Task item —
Return the text lines of every record below, copied word for word in their original order, and leave out the picture markers.

[[ Data shown open ]]

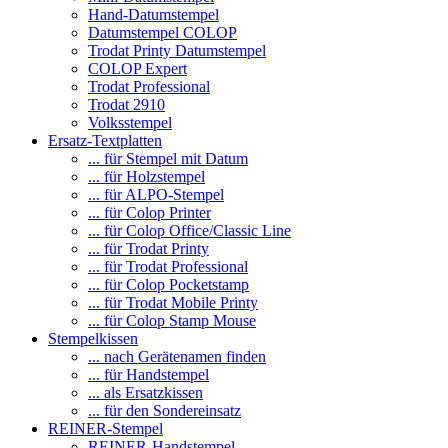
Hand-Datumstempel
Datumstempel COLOP
Trodat Printy Datumstempel
COLOP Expert
Trodat Professional
Trodat 2910
Volksstempel
Ersatz-Textplatten
... für Stempel mit Datum
... für Holzstempel
... für ALPO-Stempel
... für Colop Printer
... für Colop Office/Classic Line
... für Trodat Printy
... für Trodat Professional
... für Colop Pocketstamp
... für Trodat Mobile Printy
... für Colop Stamp Mouse
Stempelkissen
... nach Gerätenamen finden
... für Handstempel
... als Ersatzkissen
... für den Sondereinsatz
REINER-Stempel
REINER-Handstempel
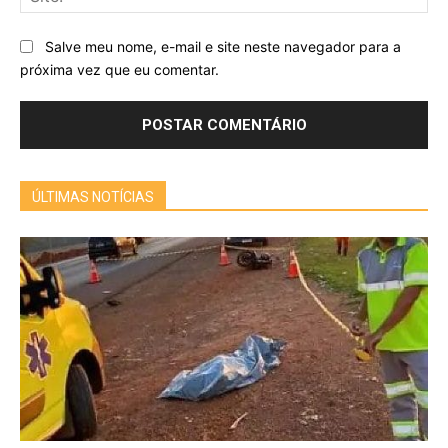
Salve meu nome, e-mail e site neste navegador para a
próxima vez que eu comentar.
ÚLTIMAS NOTÍCIAS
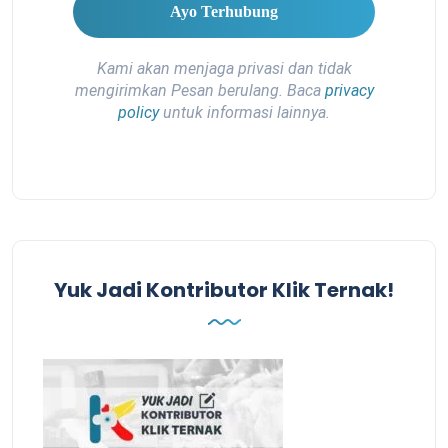
Kami akan menjaga privasi dan tidak
mengirimkan Pesan berulang. Baca
privacy
policy
untuk informasi lainnya.
Yuk Jadi Kontributor Klik Ternak!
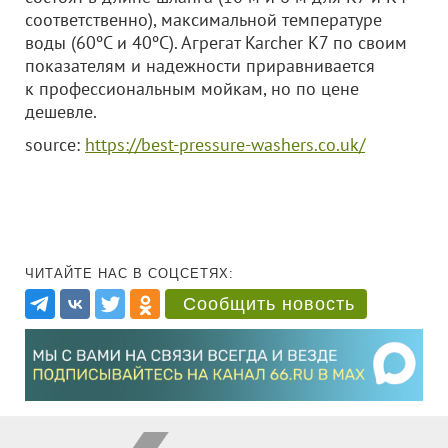
соответственно), максимальной температуре
воды (60ºС и 40ºС). Агрегат Karcher K7 по своим
показателям и надежности приравнивается
к профессиональным мойкам, но по цене
дешевле.
source:
https://best-pressure-washers.co.uk/
ЧИТАЙТЕ НАС В СОЦСЕТЯХ:
Сообщить новость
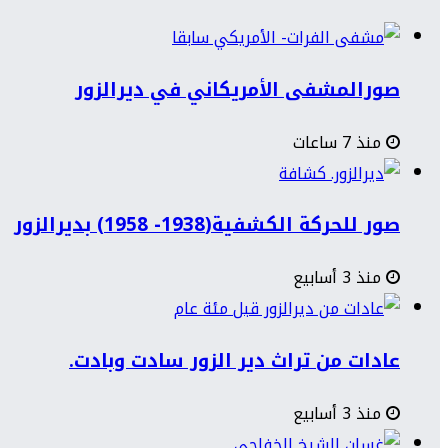
صورالمشفى الأمريكاني في ديرالزور
منذ 7 ساعات
صور للحركة الكشفية(1938- 1958) بديرالزور
منذ 3 أسابيع
عادات من تراث دير الزور سادت وبادت.
منذ 3 أسابيع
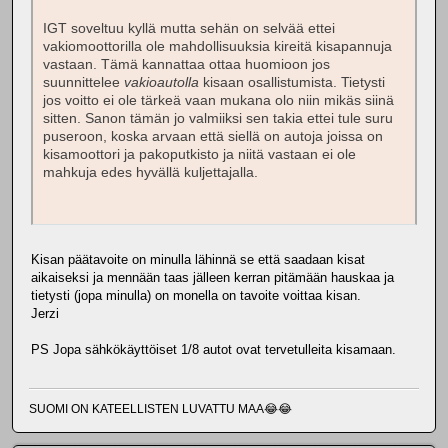
IGT soveltuu kyllä mutta sehän on selvää ettei
vakiomoottorilla ole mahdollisuuksia kireitä kisapannuja
vastaan. Tämä kannattaa ottaa huomioon jos
suunnittelee
vakioautolla
kisaan osallistumista. Tietysti
jos voitto ei ole tärkeä vaan mukana olo niin mikäs siinä
sitten. Sanon tämän jo valmiiksi sen takia ettei tule suru
puseroon, koska arvaan että siellä on autoja joissa on
kisamoottori ja pakoputkisto ja niitä vastaan ei ole
mahkuja edes hyvällä kuljettajalla.
Kisan päätavoite on minulla lähinnä se että saadaan kisat
aikaiseksi ja mennään taas jälleen kerran pitämään hauskaa ja
tietysti (jopa minulla) on monella on tavoite voittaa kisan.
Jerzi
PS Jopa sähkökäyttöiset 1/8 autot ovat tervetulleita kisamaan.
SUOMI ON KATEELLISTEN LUVATTU MAA😂😂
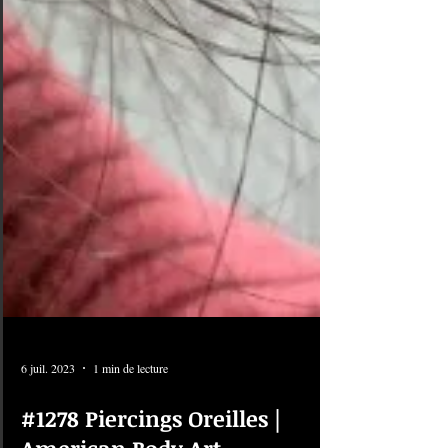
6 juil. 2023
1 min de lecture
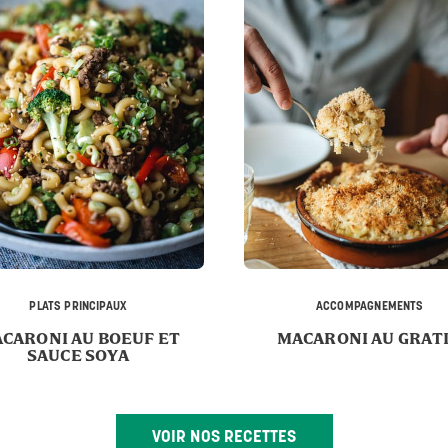
PLATS PRINCIPAUX
ACCOMPAGNEMENTS
CARONI AU BOEUF ET
MACARONI AU GRAT
SAUCE SOYA
VOIR NOS RECETTES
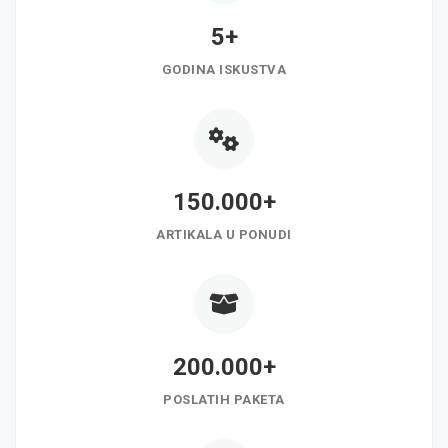
5+
GODINA ISKUSTVA
150.000+
ARTIKALA U PONUDI
200.000+
POSLATIH PAKETA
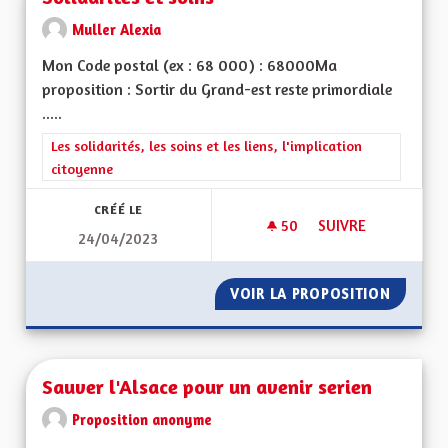
Muller Alexia
Mon Code postal (ex : 68 000) : 68000Ma
proposition : Sortir du Grand-est reste primordiale
.....
Filtrer les résultats de la catégorie : Les solidarités, les soins e
Les solidarités, les soins et les liens, l'implication
citoyenne
CRÉÉ LE
50
50 ABONNÉS
SUIVRE
24/04/2023
SOLIDARITÉS ET SO
VOIR LA PROPOSITION
SOLIDAR
Sauver l'Alsace pour un avenir serien
Proposition anonyme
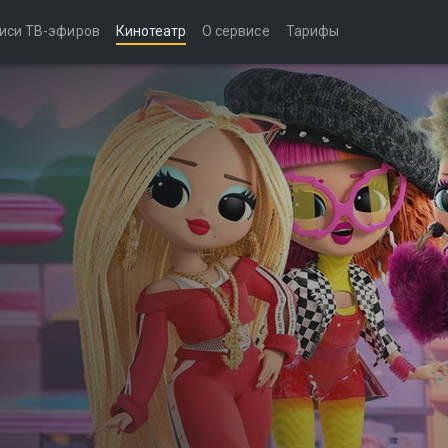
иси ТВ-эфиров
Кинотеатр
О сервисе
Тарифы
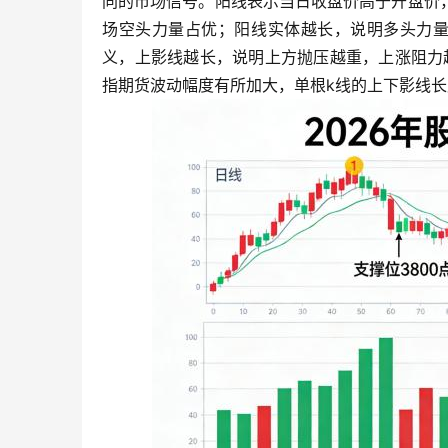
同的市场信号。阳线表示当日收盘价高于开盘价
场空头力量占优；阳线实体越长，说明多头力量
义，上影线越长，说明上方抛压越重，上涨阻力
指期货波动幅度有所加大，单根k线的上下影线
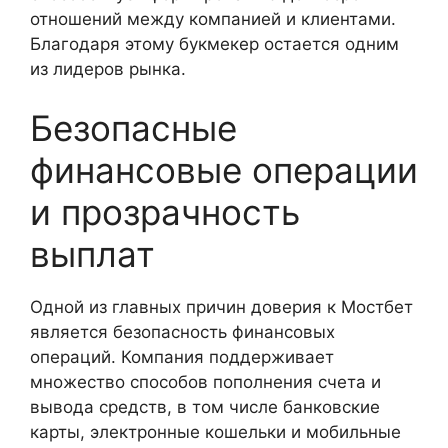
отношений между компанией и клиентами.
Благодаря этому букмекер остается одним
из лидеров рынка.
Безопасные
финансовые операции
и прозрачность
выплат
Одной из главных причин доверия к Мостбет
является безопасность финансовых
операций. Компания поддерживает
множество способов пополнения счета и
вывода средств, в том числе банковские
карты, электронные кошельки и мобильные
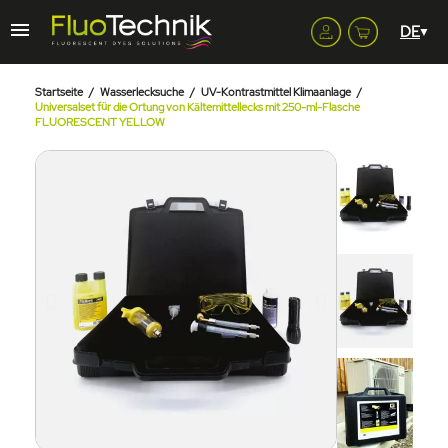
Startseite
Wasserlecksuche
UV-Kontrastmittel Klimaanlage
Universalset für die Ortung von Kältemittellecks mit 250-ml-Flasche
FLUORESCENT YELLOW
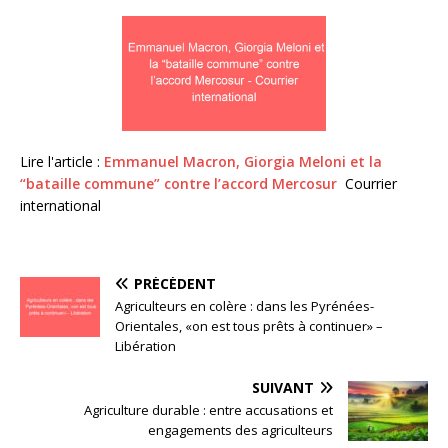
Lire l'article :
Emmanuel Macron, Giorgia Meloni et la
“bataille commune” contre l’accord Mercosur
Courrier
international
PRÉCÉDENT
Agriculteurs en colère : dans les Pyrénées-
Orientales, «on est tous prêts à continuer» –
Libération
SUIVANT
Agriculture durable : entre accusations et
engagements des agriculteurs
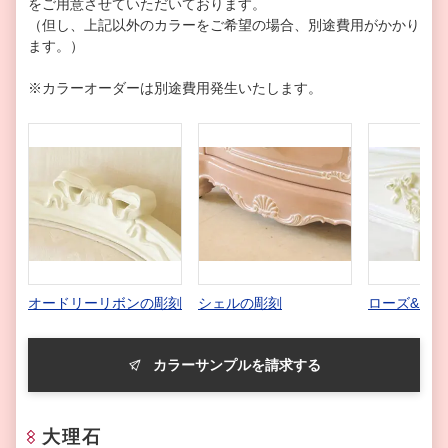
をご用意させていただいております。
（但し、上記以外のカラーをご希望の場合、別途費用がかかり
ます。）
※カラーオーダーは別途費用発生いたします。
オードリーリボンの彫刻
シェルの彫刻
ローズ&リ
カラーサンプルを請求する
大理石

[[ Data shown closed ]]

Solution to this exercise —
Hand-Datumstempel
Datumstempel COLOP
Trodat Printy Datumstempel
COLOP Expert
Trodat Professional
Trodat 2910
Volksstempel
Ersatz-Textplatten
... für Stempel mit Datum
... für Holzstempel
... für ALPO-Stempel
... für Colop Printer
... für Colop Office/Classic Line
... für Trodat Printy
... für Trodat Professional
... für Colop Pocketstamp
... für Trodat Mobile Printy
... für Colop Stamp Mouse
Stempelkissen
... nach Gerätenamen finden
... für Handstempel
... als Ersatzkissen
... für den Sondereinsatz
REINER-Stempel
REINER-Handstempel
Salve meu nome, e-mail e site neste navegador para a
próxima vez que eu comentar.
ÚLTIMAS NOTÍCIAS
Kami akan menjaga privasi dan tidak
mengirimkan Pesan berulang. Baca
privacy
policy
untuk informasi lainnya.
Yuk Jadi Kontributor Klik Ternak!
соответственно), максимальной температуре
воды (60ºС и 40ºС). Агрегат Karcher K7 по своим
показателям и надежности приравнивается
к профессиональным мойкам, но по цене
дешевле.
source:
https://best-pressure-washers.co.uk/
ЧИТАЙТЕ НАС В СОЦСЕТЯХ:
Сообщить новость
صورالمشفى الأمريكاني في ديرالزور
منذ 7 ساعات
صور للحركة الكشفية(1938- 1958) بديرالزور
منذ 3 أسابيع
عادات من تراث دير الزور سادت وبادت.
منذ 3 أسابيع
IGT soveltuu kyllä mutta sehän on selvää ettei
vakiomoottorilla ole mahdollisuuksia kireitä kisapannuja
vastaan. Tämä kannattaa ottaa huomioon jos
suunnittelee
vakioautolla
kisaan osallistumista. Tietysti
jos voitto ei ole tärkeä vaan mukana olo niin mikäs siinä
sitten. Sanon tämän jo valmiiksi sen takia ettei tule suru
puseroon, koska arvaan että siellä on autoja joissa on
kisamoottori ja pakoputkisto ja niitä vastaan ei ole
mahkuja edes hyvällä kuljettajalla.
Kisan päätavoite on minulla lähinnä se että saadaan kisat
aikaiseksi ja mennään taas jälleen kerran pitämään hauskaa ja
tietysti (jopa minulla) on monella on tavoite voittaa kisan.
Jerzi
PS Jopa sähkökäyttöiset 1/8 autot ovat tervetulleita kisamaan.
SUOMI ON KATEELLISTEN LUVATTU MAA😂😂
6 juil. 2023
1 min de lecture
PLATS PRINCIPAUX
ACCOMPAGNEMENTS
CARONI AU BOEUF ET
MACARONI AU GRAT
SAUCE SOYA
VOIR NOS RECETTES
5+
GODINA ISKUSTVA
150.000+
ARTIKALA U PONUDI
200.000+
POSLATIH PAKETA
Muller Alexia
Mon Code postal (ex : 68 000) : 68000Ma
proposition : Sortir du Grand-est reste primordiale
.....
Filtrer les résultats de la catégorie : Les solidarités, les soins e
Les solidarités, les soins et les liens, l'implication
citoyenne
CRÉÉ LE
50
50 ABONNÉS
SUIVRE
24/04/2023
SOLIDARITÉS ET SO
VOIR LA PROPOSITION
SOLIDAR
Sauver l'Alsace pour un avenir serien
Proposition anonyme
иси ТВ-эфиров
Кинотеатр
О сервисе
Тарифы
同的市场信号。阳线表示当日收盘价高于开盘价
场空头力量占优；阳线实体越长，说明多头力量
义，上影线越长，说明上方抛压越重，上涨阻力
指期货波动幅度有所加大，单根k线的上下影线
отношений между компанией и клиентами.
Благодаря этому букмекер остается одним
из лидеров рынка.
Безопасные
финансовые операции
и прозрачность
выплат
Одной из главных причин доверия к Мостбет
является безопасность финансовых
операций. Компания поддерживает
множество способов пополнения счета и
вывода средств, в том числе банковские
карты, электронные кошельки и мобильные
Startseite
Wasserlecksuche
UV-Kontrastmittel Klimaanlage
Universalset für die Ortung von Kältemittellecks mit 250-ml-Flasche
FLUORESCENT YELLOW
Lire l'article :
Emmanuel Macron, Giorgia Meloni et la
“bataille commune” contre l’accord Mercosur
Courrier
international
PRÉCÉDENT
Agriculteurs en colère : dans les Pyrénées-
Orientales, «on est tous prêts à continuer» –
Libération
SUIVANT
Agriculture durable : entre accusations et
engagements des agriculteurs
をご用意させていただいております。
（但し、上記以外のカラーをご希望の場合、別途費用がかかり
ます。）
※カラーオーダーは別途費用発生いたします。
オードリーリボンの彫刻
シェルの彫刻
ローズ&リ
カラーサンプルを請求する
大理石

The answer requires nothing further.